I just couldn't resist. The conjunction of the Olympics being in Paris and the ICM just issuing its 2023 Crisis Report made me do it. Take a look at the article I wrote years ago about crisis communication being the Olympics of public relations.
I'm not going to recap everything worth knowing in the latest ICM Crisis Report. First, because there's too much. Second, because you owe it to yourself to read and interpret it for yourself, the way serious public relations practitioners do every year. I'll just highlight a few points.
The 2023 report begins: "Crisis news story statistics continued their post-pandemic shuffle with ... a decrease of about nine percent, ... a retreat towards pre-pandemic story numbers." And, "Sudden versus smoldering crisis stories migrated back toward the 2020 levels with a nearly 50/50 split," a comment that suggests we got better than usual at anticipating crises last year, or we were very lucky.
More that 26% of the crisis news involved CATASTROPHES, a surprising jump of over 5%. This was a bit of a surprise since "ICM had expected this number to continue its downward trend as COVID retreated, but ... natural disasters occurred across the globe."

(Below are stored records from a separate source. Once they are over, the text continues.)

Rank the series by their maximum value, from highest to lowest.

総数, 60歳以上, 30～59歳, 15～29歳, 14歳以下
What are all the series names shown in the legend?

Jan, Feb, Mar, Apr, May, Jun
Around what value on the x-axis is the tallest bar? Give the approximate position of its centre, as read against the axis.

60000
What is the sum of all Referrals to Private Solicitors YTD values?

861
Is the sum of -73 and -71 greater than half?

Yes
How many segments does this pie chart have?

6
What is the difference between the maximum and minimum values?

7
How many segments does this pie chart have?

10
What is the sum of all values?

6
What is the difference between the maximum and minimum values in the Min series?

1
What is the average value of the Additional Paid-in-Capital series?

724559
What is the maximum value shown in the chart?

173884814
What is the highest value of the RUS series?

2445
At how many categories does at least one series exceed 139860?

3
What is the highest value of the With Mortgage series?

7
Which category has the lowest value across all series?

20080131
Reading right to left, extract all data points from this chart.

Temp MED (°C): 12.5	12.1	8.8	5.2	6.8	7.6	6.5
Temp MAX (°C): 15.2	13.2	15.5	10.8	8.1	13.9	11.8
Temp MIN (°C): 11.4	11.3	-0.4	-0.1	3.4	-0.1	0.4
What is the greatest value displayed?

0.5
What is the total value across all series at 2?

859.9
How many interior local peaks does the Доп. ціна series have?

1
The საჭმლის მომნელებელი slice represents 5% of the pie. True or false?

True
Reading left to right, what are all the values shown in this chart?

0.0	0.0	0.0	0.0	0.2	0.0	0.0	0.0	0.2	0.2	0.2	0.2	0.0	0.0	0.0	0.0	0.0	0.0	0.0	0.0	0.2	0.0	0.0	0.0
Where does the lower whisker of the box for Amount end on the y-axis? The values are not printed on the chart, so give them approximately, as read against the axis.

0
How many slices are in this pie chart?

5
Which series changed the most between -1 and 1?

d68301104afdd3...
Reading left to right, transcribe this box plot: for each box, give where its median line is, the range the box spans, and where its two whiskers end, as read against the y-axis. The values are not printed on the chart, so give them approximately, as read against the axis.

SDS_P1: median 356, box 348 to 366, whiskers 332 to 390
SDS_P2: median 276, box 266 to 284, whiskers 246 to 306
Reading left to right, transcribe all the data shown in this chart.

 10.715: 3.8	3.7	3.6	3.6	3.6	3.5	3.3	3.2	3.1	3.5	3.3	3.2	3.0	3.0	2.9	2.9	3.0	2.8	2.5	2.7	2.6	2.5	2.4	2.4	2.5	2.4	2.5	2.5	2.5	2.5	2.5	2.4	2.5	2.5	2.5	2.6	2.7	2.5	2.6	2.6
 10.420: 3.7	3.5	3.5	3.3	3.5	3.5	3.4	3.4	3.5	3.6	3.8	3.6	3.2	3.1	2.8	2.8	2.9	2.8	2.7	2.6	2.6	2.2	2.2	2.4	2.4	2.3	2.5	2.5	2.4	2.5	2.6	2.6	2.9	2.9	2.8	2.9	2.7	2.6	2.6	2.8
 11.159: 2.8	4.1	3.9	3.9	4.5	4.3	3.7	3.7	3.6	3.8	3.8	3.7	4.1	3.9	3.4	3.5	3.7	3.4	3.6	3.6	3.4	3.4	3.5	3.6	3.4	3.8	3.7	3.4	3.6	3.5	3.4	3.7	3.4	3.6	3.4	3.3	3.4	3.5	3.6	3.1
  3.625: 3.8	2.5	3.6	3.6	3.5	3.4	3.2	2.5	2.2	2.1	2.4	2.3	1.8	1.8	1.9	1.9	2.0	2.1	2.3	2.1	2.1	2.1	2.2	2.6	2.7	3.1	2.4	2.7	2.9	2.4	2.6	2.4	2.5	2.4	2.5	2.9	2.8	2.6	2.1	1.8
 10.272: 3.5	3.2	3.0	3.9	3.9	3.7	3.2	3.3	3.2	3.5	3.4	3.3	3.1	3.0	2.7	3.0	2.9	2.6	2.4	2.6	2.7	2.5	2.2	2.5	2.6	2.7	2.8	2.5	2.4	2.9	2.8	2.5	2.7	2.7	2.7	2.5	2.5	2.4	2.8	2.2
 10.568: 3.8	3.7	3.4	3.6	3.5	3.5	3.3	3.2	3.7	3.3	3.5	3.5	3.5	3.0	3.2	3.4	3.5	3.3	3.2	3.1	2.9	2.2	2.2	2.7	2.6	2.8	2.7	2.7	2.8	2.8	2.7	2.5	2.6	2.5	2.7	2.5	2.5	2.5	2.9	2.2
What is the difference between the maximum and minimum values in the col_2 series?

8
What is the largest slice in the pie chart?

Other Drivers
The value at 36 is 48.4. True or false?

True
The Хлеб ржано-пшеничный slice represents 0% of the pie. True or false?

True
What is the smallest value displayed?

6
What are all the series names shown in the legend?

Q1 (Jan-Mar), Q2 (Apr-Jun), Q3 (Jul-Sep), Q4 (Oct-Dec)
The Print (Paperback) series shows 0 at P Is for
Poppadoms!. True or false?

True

There were 399 NATURAL DISASTERS that killed 86,5000 people and impacted another 93 million with economic losses of $250 billion, "higher than the averages reported over the previous 20 years." Looking only at the U.S., "28 separate weather and climate events cost at least $1 billion each, the highest number of billion-dollar disasters ever recorded in the U.S."
"CLASS ACTION stories skyrocketed by nearly fifty percent to 11% of stories tracked." And, more than one-third of them involved settlements of "more than $25 million, the highest percentage since 2012."
Even though CYBER CRIME more than doubled to over 7%, "This figure is still well below the pre-pandemic activity we saw in 2018 and 2019." However, the magnitude of some of the attacks is scary. One attack on cell service provider T-Mobile affected 37 million customers.
There's much more in the full report, including this bit of frustration in its wrap-up: "The results have been so topsy-turvy over the past four years that ICM hesitates to make any predictions of what 2024 will bring." But, please read it. It's downloadable and it's free.